Could you not expand the work search by getting a bike and toddler seat with the £100 left over?
Why do you need to buy one outright?
Shop around for a good car finance deal, using how much per month you can manage (ie £100-200) if you've paid off the overdraft you will save more money as long as the loan is at a lower rate.
It will then enable you to get some paid work which will replace the monthly payment, even if you have to go overdrawn by a few hundred each month for the first few months.
now see, if your lack of vehicle is preventing you from getting a job (i so hear you on that, i don't drive and its restrictive) then that puts a different slant on the maths. Could you put the money away somewhere and then set about the job hunt further afield, if you manage to get a job then you could defo afford the car!
There is no logic in buying a car to find a job. What happens if you buy a car and still don't find a job? Then you will be even further up the debt creek without a paddle! Find a job and then buy a car if you need one to get there. However, I will echo what others said, you need to sit down and work out the costs of running a car, not just buying one. Tax, MOT, Insurance, Service, Fuel.....
Thanks for the varied advice I've been looking on money saving expert for tips as well!
how about buying a good bike with some of the money?

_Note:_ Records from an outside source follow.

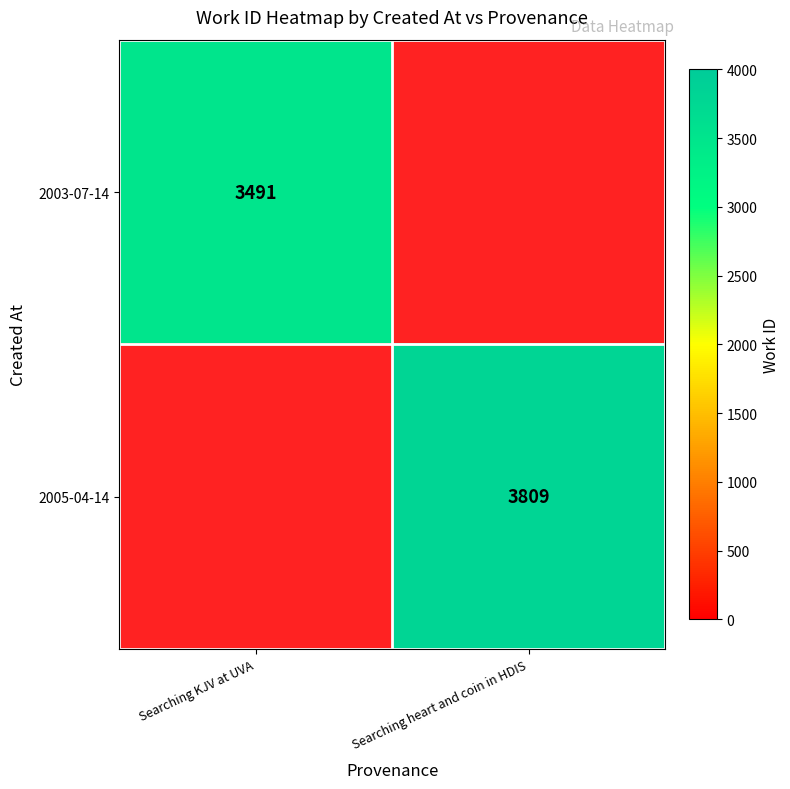

Is the value of 2003-07-14 at Searching KJV at UVA greater than the value of 2005-04-14 at Searching heart and coin in HDIS?

No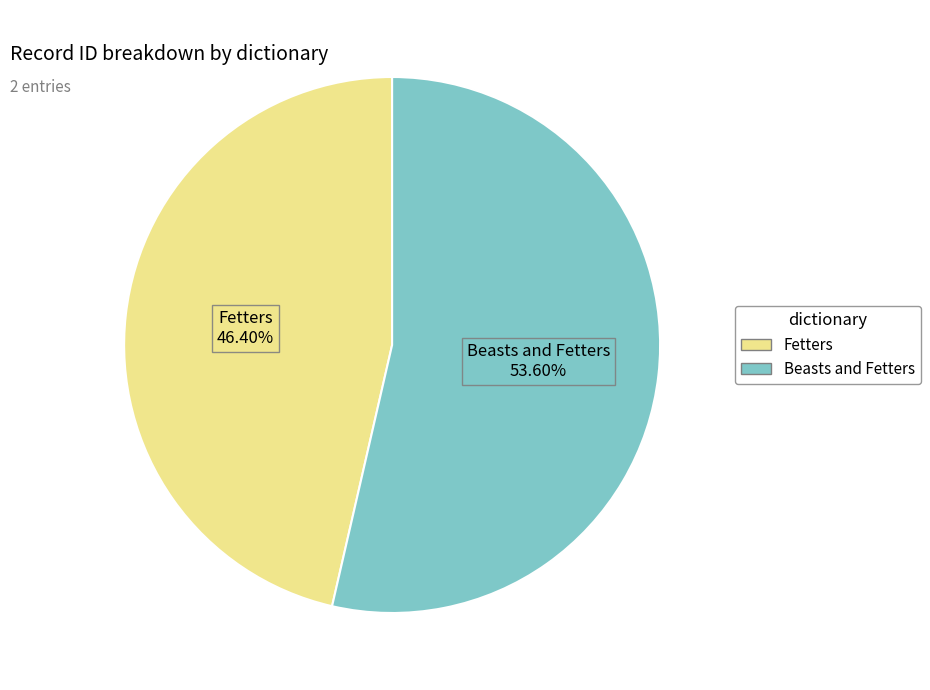

Between Fetters 46.40% and Beasts and Fetters 53.60%, which is larger?

Beasts and Fetters 53.60%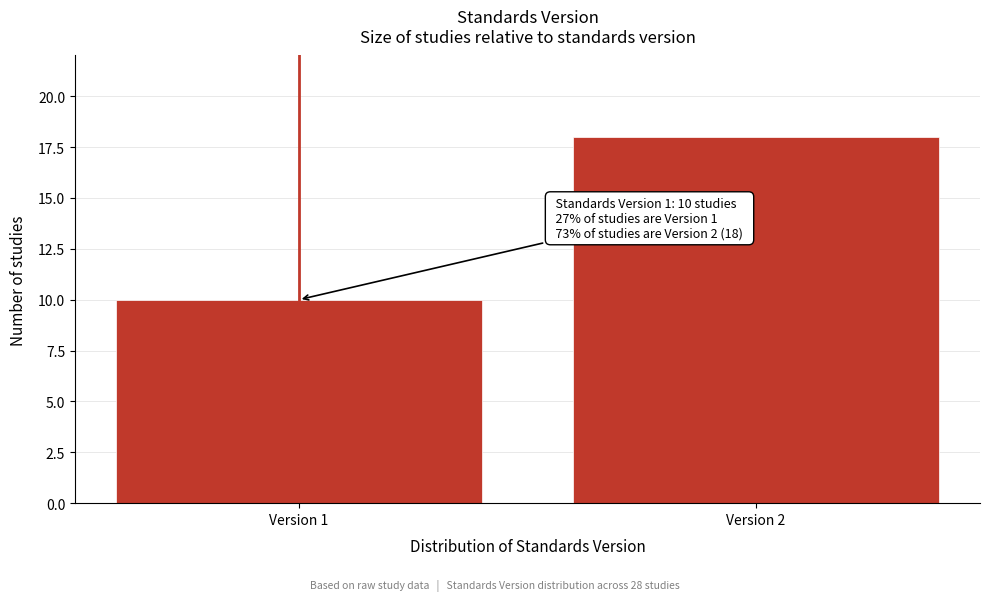

Reading right to left, list all the values displayed in this chart.

Version 2=18	Version 1=10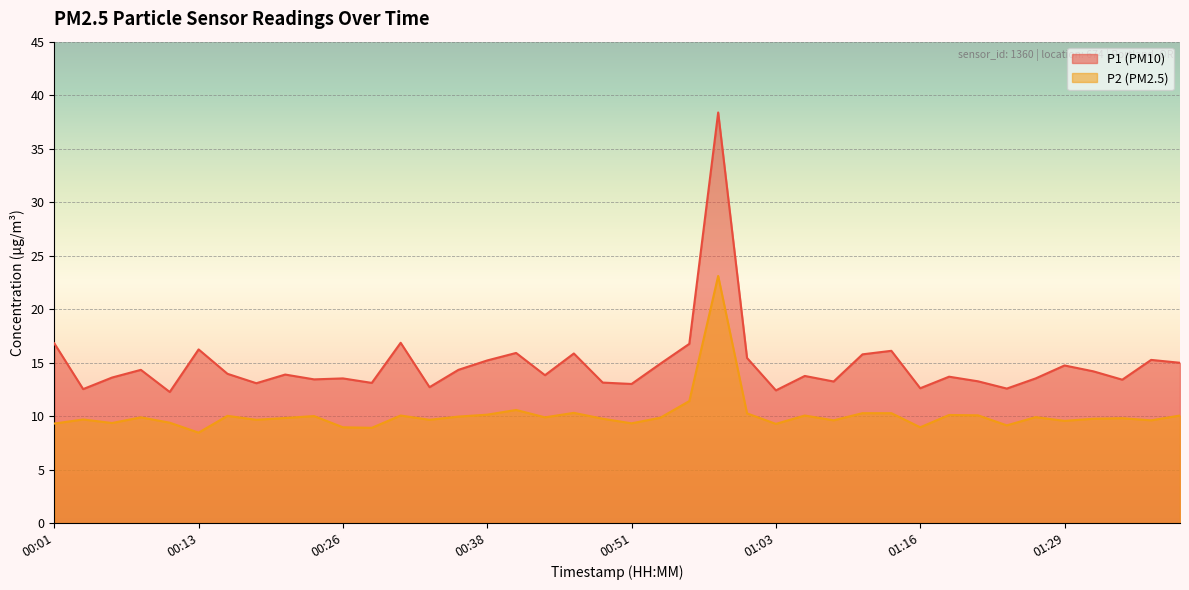

What is the minimum value for P1?

12.2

They you could look further fr jobs and you'd be able to get around more too. You can get panniers for shopping and a toddler seat/trailer too. Your DP could get a bike too and then you could go everywhere as a family on them.
Could you think about moving nearer your husbands job, maybe somewhere with better transport links? Easy if you rent but not so easy if you have a mortgage. Hold back from buying a car as long as possible. Even a £5,000 car can generate hefty unexpected bills, my friend has a lovely little car bought from a reputable dealer but she had to take a loan out to cover an electrical fault which costs £1500 to fix.
A car is not an asset is is a liability.
The trouble with that idea "alwayscheerful" (love the name!) is that rents and house prices tend to be higher in areas closer to where the work is. Although living in the middle of nowhere with little budget and no transport doesn't make much sense either.
I agree with you re cars - we paid 7k for our car (8 years ago), which, on the whole has been brilliant, despite being 15 years old (mercedes - so built to last) We still have to spend money out at every MOT, things like the clutch, brakes etc will need replacing no matter what age/type of car. Also, being a higher spec/newer (ish) car, if anything goes wrong its more complicated to diagnose and get to the engine, you tend to need an auto-electrician or specialist for that type of car to do any works that need doing. An older car can be more econimical, but only if you are prepared to do any mechanical work yourself - you can get parts at scrap yards and buy parts yourself and fit them, which is peanuts compared to what a garage would charge you. If you are paying 1K for a car you WILL have repairs.
A bike could work, you can commute to work easier, especially if you get a fold up bike to take on train.
I am in complete agreement with you LEM, two second hand Mercedes in this house, they both need maintaining, some years no maintenance costs and others high costs but very little in terms of depreciation.
It was just a thought re housing but at least housing costs are usually fixed whereas vehicle and transport costs are more difficult to budget for.
yes, thats true about the housing. Too many nasty surprises with cars
Loved the presumption that public transport is available to all !!
If you live in rural areas a car is a must not a luxury. Whiles costs may vary a little, if you have a newer car & add up the cost of service/tax/MOT a certain amoount of petrol a month & spread the cost out over the year you can budget pretty well. if occasionally you have to go overdrawn to get fuel/tax disc it will still be OK as long as you pay that off within a few months.
Jobs are so scarce at the moment I think you HAVE to have transport sorted before you go for interviews, it used to put me right off if a candidate relied on local transport as it is so infrequnet/unreliable in our area.
If the transport links are good then that's different!